L’attribution de ces « bougeoirs dragons » est non seulement certaine puisqu’ils accompagnent le Satan de Feuchère mais également par la frise décorative faisant le tour de leur base en bronze. Cette frise de goût Renaissance se retrouve au centre d’une composition circulaire exécutée par Vechte puis ses collaborateurs : « Le Combat des Amazones ». Or un dessin pour une composition également circulaire pour un bouclier représentant aussi un « Combat des Amazones », fut vendu parmi les dessins du sculpteur à sa mort. Le catalogue précise même que ce dessin fut exécuté par Antoine Vechte au repoussé. Il est donc possible d’affirmer que cette composition célèbre de Vechte est due à Feuchère et qu’il est bien l’auteur des « bougeoirs dragons ».

Le début de l’année 1834 est synonyme de difficultés financières pour Feuchère et Fossey. Demeurant toujours au 25 rue Notre-Dame-de-Nazareth, les fabricants de bronzes sont en retard pour produire leurs titres de créances. Le 17 février, ils sont convoqués pour motif de concordat par le juge-commissaire Audenet. Feuchère réalise la deuxième version du « Satan » dont il présentera le plâtre au Salon. Cette version fera l’objet de plusieurs tirages en bronze de 80 centimètres de haut. A 27 ans, il expose au Salon de 1834 « le Pont d’Arcole », la version en plâtre de son bas-relief destiné à orner l’Arc de Triomphe de la place de l’Etoile et commandé par le ministère du Commerce et des Travaux publics d’Adolphe Thiers par arrêté ministériel du 19 août 1833 et payé 40 000 francs. Gabriel Laviron en livre la plus longue critique, dans la seule publication sur le Salon de 1834 évoquant quelques œuvres de Feuchères: «M. Feuchère n’a pas mis dans la composition de son œuvre toute l’intelligence et la délicatesse de goût qu’on est habitué à retrouver dans ses sculptures. L’exécution en est lourde et peu achevée; c’est plutôt une esquisse en grand qu’un ouvrage terminé ; quelques parties surtout sont excessivement lachées. ». Il présente également les plâtres du « Satan » et a priori du « Raphael », deux autres œuvres majeures pour la carrière de l’artiste.

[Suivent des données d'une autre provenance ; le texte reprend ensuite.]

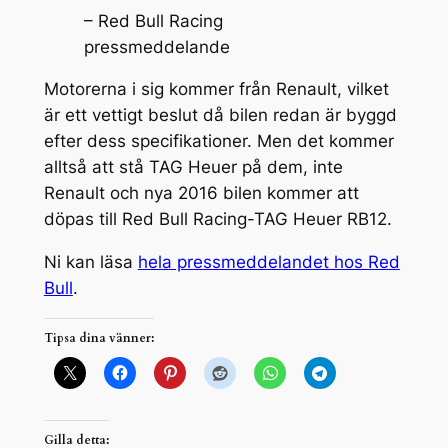
– Red Bull Racing
pressmeddelande
Motorerna i sig kommer från Renault, vilket
är ett vettigt beslut då bilen redan är byggd
efter dess specifikationer. Men det kommer
alltså att stå TAG Heuer på dem, inte
Renault och nya 2016 bilen kommer att
döpas till Red Bull Racing-TAG Heuer RB12.
Ni kan läsa
hela pressmeddelandet hos Red
Bull
.
Tipsa dina vänner:
Gilla detta:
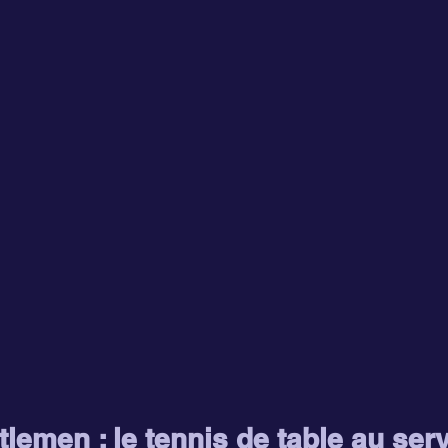
lemen : le tennis de table au serv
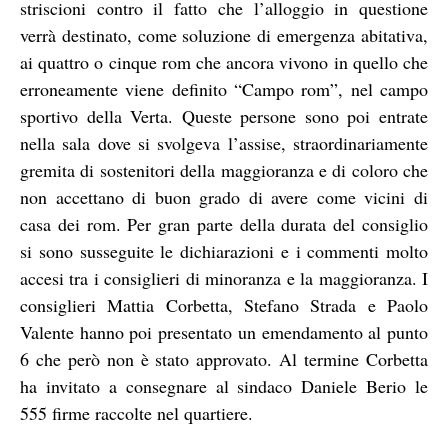
striscioni contro il fatto che l’alloggio in questione
verrà destinato, come soluzione di emergenza abitativa,
ai quattro o cinque rom che ancora vivono in quello che
erroneamente viene definito “Campo rom”, nel campo
sportivo della Verta. Queste persone sono poi entrate
nella sala dove si svolgeva l’assise, straordinariamente
gremita di sostenitori della maggioranza e di coloro che
non accettano di buon grado di avere come vicini di
casa dei rom. Per gran parte della durata del consiglio
si sono susseguite le dichiarazioni e i commenti molto
accesi tra i consiglieri di minoranza e la maggioranza. I
consiglieri Mattia Corbetta, Stefano Strada e Paolo
Valente hanno poi presentato un emendamento al punto
6 che però non è stato approvato. Al termine Corbetta
ha invitato a consegnare al sindaco Daniele Berio le
555 firme raccolte nel quartiere.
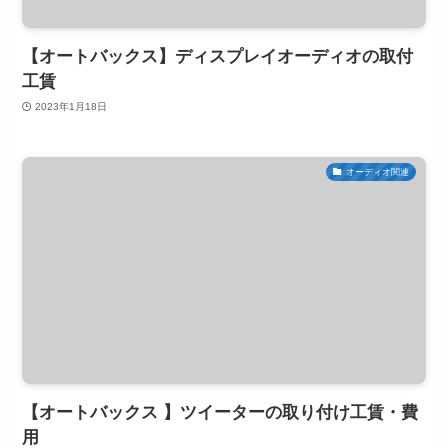
【オートバックス】ディスプレイオーディオの取付
工賃
2023年1月18日
オーディオ関連
【オートバックス 】ツイーターの取り付け工賃・費
用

La critique de Laviron souligne, une fois de plus, l’influence de l’art de la Renaissance chez Feuchère : « Une imitation plus habile et plus adroitement déguisée, c’est celle que fait M. Feuchères, des artistes élégants de la renaissance. Ces traces d’imitation toujours trop visibles et quelquefois peu intelligentes, sont le plus grand reproche qu’en puisse faire au médaillon de Raphaël, exposé par cet artiste; toutefois ce portrait se recommande par des qualités louables et par une grande finesse d’exécution. ». Laviron parle d’un « médaillon de Raphaël », sans doute parle-t-il du plâtre aujourd’hui conservé au musée du Louvre représentant le buste de Raphaël dans un médaillon signé et daté 1834. Or le seul Raphaël de Feuchère mentionné dans le livret du Salon est une « statue » ce qui interroge sur les circonstances dans lesquelles Laviron a pu voir le « médaillon de Raphaël ».